Over the last few months since our family’s ADHD diagnoses, I’ve been counting my blessings and learning, always learning. I’ve read three books and countless magazine articles and blog posts. I’ve scoured forums and help groups. Yet the hardest part of this life-altering reality is not the disorder itself but the criticism of others.
It’s hard to read and hear from others that ADD is a made-up disease, or that bad parents put their kids on drugs instead of parenting behaviors. It comes up on nearly every parent page or homeschool forum I visit. It’s implied in numerous conversations from well-meaning friends. Those comments and stigmas hurt, even though I know none of it is true. I’ve seen the challenges my dear ones face everyday, and I’ve seen how medicine has helped them to cope with and overcome these challenges.
A person with ADHD can’t just try harder; and a parent can’t just discipline it out of them.
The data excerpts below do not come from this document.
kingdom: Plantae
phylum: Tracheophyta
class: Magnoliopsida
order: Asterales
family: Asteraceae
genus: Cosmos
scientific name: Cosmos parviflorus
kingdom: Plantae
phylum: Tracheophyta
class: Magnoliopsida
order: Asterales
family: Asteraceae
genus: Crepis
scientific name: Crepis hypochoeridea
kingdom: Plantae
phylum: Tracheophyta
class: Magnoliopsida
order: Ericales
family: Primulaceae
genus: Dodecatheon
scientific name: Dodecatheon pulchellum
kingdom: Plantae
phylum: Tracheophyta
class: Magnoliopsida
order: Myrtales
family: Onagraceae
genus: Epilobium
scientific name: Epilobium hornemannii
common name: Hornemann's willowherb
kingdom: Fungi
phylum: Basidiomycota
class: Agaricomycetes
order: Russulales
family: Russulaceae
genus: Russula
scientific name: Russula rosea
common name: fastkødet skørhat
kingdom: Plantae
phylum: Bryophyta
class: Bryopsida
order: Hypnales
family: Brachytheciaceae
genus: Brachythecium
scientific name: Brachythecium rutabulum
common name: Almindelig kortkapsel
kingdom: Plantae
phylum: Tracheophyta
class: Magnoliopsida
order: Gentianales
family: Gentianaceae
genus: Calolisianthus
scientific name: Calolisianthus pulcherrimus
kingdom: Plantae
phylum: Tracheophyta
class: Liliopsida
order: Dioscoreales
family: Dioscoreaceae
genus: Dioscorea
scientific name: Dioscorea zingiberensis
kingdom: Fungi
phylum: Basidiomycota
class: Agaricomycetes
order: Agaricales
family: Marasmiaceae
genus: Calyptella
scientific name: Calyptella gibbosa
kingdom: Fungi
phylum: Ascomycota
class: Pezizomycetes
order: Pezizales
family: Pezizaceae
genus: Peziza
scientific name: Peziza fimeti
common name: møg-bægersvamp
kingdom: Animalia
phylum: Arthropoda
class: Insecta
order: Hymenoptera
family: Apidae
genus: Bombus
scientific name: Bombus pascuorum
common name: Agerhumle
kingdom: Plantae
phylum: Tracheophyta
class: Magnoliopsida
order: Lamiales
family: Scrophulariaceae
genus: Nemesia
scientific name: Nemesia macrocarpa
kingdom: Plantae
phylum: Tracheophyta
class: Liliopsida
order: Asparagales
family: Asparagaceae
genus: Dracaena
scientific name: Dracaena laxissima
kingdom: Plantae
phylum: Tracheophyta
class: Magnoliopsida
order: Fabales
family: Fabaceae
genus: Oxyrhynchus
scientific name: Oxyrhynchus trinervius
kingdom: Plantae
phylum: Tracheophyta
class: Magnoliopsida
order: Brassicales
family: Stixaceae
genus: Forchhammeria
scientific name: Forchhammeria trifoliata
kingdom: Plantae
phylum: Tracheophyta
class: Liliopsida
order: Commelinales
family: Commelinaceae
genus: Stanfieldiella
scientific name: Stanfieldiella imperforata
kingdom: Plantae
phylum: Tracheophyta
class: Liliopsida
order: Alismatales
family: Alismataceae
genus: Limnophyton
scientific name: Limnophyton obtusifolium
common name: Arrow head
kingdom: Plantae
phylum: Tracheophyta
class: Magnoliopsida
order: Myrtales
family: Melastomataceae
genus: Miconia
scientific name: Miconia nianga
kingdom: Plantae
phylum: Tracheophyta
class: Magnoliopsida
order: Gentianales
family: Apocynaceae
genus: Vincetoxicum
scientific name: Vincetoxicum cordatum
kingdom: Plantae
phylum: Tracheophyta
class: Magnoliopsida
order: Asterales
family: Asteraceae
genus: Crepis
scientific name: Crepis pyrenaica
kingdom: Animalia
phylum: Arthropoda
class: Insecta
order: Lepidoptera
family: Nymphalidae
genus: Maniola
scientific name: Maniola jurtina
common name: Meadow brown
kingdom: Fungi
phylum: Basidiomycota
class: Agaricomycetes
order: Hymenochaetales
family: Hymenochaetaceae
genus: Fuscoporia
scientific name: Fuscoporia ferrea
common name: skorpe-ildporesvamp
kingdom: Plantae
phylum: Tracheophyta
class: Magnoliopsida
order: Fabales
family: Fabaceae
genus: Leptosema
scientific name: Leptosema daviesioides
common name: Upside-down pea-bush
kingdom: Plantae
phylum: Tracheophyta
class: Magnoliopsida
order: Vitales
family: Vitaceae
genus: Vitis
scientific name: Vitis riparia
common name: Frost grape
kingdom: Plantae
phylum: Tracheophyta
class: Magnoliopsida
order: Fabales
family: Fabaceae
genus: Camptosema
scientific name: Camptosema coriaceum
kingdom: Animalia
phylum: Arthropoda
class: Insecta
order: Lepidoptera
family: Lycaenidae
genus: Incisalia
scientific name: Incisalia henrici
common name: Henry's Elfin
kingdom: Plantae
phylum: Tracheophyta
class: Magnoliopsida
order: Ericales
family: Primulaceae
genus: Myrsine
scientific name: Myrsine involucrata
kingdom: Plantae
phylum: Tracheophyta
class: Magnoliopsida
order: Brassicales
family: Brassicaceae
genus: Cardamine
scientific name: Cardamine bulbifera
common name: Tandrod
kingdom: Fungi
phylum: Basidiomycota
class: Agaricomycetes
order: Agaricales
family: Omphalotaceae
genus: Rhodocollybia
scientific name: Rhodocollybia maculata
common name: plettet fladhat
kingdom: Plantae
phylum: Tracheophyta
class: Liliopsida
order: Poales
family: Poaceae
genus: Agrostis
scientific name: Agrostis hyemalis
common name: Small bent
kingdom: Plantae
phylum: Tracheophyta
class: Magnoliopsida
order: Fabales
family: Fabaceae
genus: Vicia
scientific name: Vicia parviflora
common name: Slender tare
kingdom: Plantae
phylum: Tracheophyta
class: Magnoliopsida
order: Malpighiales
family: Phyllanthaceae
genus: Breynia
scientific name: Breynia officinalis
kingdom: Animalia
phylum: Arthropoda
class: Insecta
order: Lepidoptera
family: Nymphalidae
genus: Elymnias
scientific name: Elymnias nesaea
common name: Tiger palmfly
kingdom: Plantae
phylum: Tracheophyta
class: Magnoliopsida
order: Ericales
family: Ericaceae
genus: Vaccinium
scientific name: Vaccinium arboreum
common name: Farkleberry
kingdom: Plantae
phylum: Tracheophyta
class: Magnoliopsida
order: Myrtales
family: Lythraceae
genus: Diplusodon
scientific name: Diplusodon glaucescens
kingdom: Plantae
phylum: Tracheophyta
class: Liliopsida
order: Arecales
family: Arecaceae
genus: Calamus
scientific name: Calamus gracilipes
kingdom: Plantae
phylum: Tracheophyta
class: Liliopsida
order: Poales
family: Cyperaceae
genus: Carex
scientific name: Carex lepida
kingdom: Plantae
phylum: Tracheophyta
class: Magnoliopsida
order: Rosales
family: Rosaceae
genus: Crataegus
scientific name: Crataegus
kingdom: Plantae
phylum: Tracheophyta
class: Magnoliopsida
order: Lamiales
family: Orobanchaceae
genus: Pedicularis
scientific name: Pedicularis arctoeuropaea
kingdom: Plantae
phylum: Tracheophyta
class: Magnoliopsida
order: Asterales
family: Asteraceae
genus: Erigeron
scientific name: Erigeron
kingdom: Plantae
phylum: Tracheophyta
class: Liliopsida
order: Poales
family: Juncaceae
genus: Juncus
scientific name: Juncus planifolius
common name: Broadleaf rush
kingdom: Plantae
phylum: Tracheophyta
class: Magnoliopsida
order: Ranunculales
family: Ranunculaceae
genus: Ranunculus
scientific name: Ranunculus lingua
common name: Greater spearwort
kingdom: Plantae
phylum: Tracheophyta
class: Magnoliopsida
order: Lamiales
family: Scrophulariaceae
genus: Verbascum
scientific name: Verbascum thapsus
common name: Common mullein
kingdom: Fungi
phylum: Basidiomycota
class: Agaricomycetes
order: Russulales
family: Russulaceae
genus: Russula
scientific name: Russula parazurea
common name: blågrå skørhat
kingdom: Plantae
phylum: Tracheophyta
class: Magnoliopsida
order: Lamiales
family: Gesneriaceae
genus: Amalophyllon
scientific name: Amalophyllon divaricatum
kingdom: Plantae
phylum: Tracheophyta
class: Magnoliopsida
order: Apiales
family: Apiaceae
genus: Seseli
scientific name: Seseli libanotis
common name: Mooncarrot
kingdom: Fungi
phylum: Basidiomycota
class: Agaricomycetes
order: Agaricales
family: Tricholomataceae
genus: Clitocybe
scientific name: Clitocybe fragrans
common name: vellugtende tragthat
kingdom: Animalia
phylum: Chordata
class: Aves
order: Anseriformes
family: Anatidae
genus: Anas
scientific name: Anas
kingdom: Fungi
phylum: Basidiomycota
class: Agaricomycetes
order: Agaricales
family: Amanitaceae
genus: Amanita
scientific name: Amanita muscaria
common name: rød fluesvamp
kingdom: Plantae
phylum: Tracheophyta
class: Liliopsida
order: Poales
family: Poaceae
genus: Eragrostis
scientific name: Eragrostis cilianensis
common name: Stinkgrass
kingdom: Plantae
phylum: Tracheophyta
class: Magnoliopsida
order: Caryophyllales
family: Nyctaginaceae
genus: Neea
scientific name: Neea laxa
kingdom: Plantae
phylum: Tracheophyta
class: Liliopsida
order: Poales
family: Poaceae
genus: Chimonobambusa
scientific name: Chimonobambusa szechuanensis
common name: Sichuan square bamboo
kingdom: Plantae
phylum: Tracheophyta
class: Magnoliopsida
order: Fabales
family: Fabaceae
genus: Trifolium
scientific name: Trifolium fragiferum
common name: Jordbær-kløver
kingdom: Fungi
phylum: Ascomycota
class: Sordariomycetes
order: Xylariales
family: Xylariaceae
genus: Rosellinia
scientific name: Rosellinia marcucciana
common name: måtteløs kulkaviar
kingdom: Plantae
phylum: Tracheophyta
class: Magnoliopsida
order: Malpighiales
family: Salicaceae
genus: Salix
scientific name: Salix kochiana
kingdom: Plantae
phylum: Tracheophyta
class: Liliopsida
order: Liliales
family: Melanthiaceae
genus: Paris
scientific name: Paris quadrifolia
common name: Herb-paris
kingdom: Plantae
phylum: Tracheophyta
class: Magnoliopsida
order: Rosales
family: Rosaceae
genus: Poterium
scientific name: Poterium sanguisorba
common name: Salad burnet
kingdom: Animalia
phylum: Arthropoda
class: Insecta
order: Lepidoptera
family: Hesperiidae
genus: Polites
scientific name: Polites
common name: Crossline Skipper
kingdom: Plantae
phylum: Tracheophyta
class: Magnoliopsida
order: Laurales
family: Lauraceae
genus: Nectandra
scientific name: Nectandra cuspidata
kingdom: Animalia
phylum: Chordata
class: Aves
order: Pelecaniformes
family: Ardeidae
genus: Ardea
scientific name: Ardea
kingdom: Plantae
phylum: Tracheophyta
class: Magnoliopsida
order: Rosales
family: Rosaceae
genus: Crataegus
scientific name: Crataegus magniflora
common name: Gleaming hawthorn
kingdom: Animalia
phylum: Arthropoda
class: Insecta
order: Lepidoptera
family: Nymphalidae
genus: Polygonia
It’s not just a child who’s got the wiggles.
Don’t get me wrong. High-energy is part of the package, but only part of it. Anxiety, anger, and depression are also part of that package. Sensory processing issues are another huge part of the package. Distraction when you want to focus and, on the other hand, an inability to break your focus (hyperfocus) are other issues.
So what does that look like? My child’s tearful claim that he just can’t think when he’s spent an hour staring at 10 minutes of math that I know he is capable of—it’s legitimate. As are the claims that the truck driving by on the street outside is just too much noise, or that the pen scratches wrong on the paper, or that his fingers are sweaty and keep sliding on his pencil and distracting him. And his complaints night after night of not being able to sleep because his brain just keeps going. They aren’t excuses; it isn’t defiance. It’s all legitimate. His race car brain with bicycle breaks CAN’T just try harder. And when he goes into a violent rage at his own inabilities and failures, he can’t just calm down. It’s not my parenting, and it’s not my child. It’s the ADD.
And when my child has chewed on the collar of her shirt until it is soaked and stretched out, plus eaten the end of a pencil, plus chewed her rubber band bracelet in two, and gotten out of her chair 7 times in the last 5 minutes, and is now actually sitting on the table (all in the same morning). She’s not doing it to push the boundaries or to intentionally irritate me. She’s not making excuses when she says she has forgotten what I have literally told her 1000s of times not to do. She honestly has no idea she’s even done it until I call her attention to it. And when she goes into an absolute melt down because it’s too hard to pick her sweater off the floor, or has disproportionate anxieties about going places, talking to people, or performing certain tasks, it’s not always laziness or defiance. It’s not poor parenting or a “bad kid.” It’s legitimate. And it’s the hallmarks of the challenges someone with ADD has trying to process their environment.
Now, put all of that together and then add on a toddler who rips through my house like a 3 foot tall tornado (stuffing felt Sir Topham Hat’s into my laptop disk drive and removing his diaper contents) there are days when I think I’ll lose my mind.
But you don’t tell a child who’s having trouble seeing to just squint harder at the chalkboard. You get him glasses. And you don’t tell a diabetic that he doesn’t really need insulin. Try all I want, my thyroid is not suddenly going to start working. I’m going to need some medicine most likely for the rest of my life. We live in a fallen world. We are a broken creation.
Am I worried about their medicine? No. It has been an absolute gift from God. Because I see my children functioning happily. I see their personalities and servant-hearts shine through that fog. I see my daughter, who would have countless melt-downs over putting her shoes away, excitedly giving me a tour of her room she just cleaned by herself or secretly surprising her brother by doing his chore, or delighted to show me how she organized the dishes in the cabinet. I see her joining in conversations and talking to people when normally she would have panicked and withdrawn. I see my son succeeding where he thought he was just stupid. I see him healing his relationship with his little brother and others.
Does that mean all of the challenges disappear? Oh, no. But they are brought down to size. We still have days like what I described above, but it’s not everyday. And I no longer ask myself “What is this child’s problem?” I know what it is, and we face it together.
My children are smart, happy, mostly well-behaved, and energetic—“wide open” as they would say in North Carolina. They are normal kids, who can really struggle processing the stimulation around them at times and managing the rip-roaring speed of their brains.
So if you tell me that this ADD thing is all in their heads, I’ll totally agree with you. But we will be saying two different things.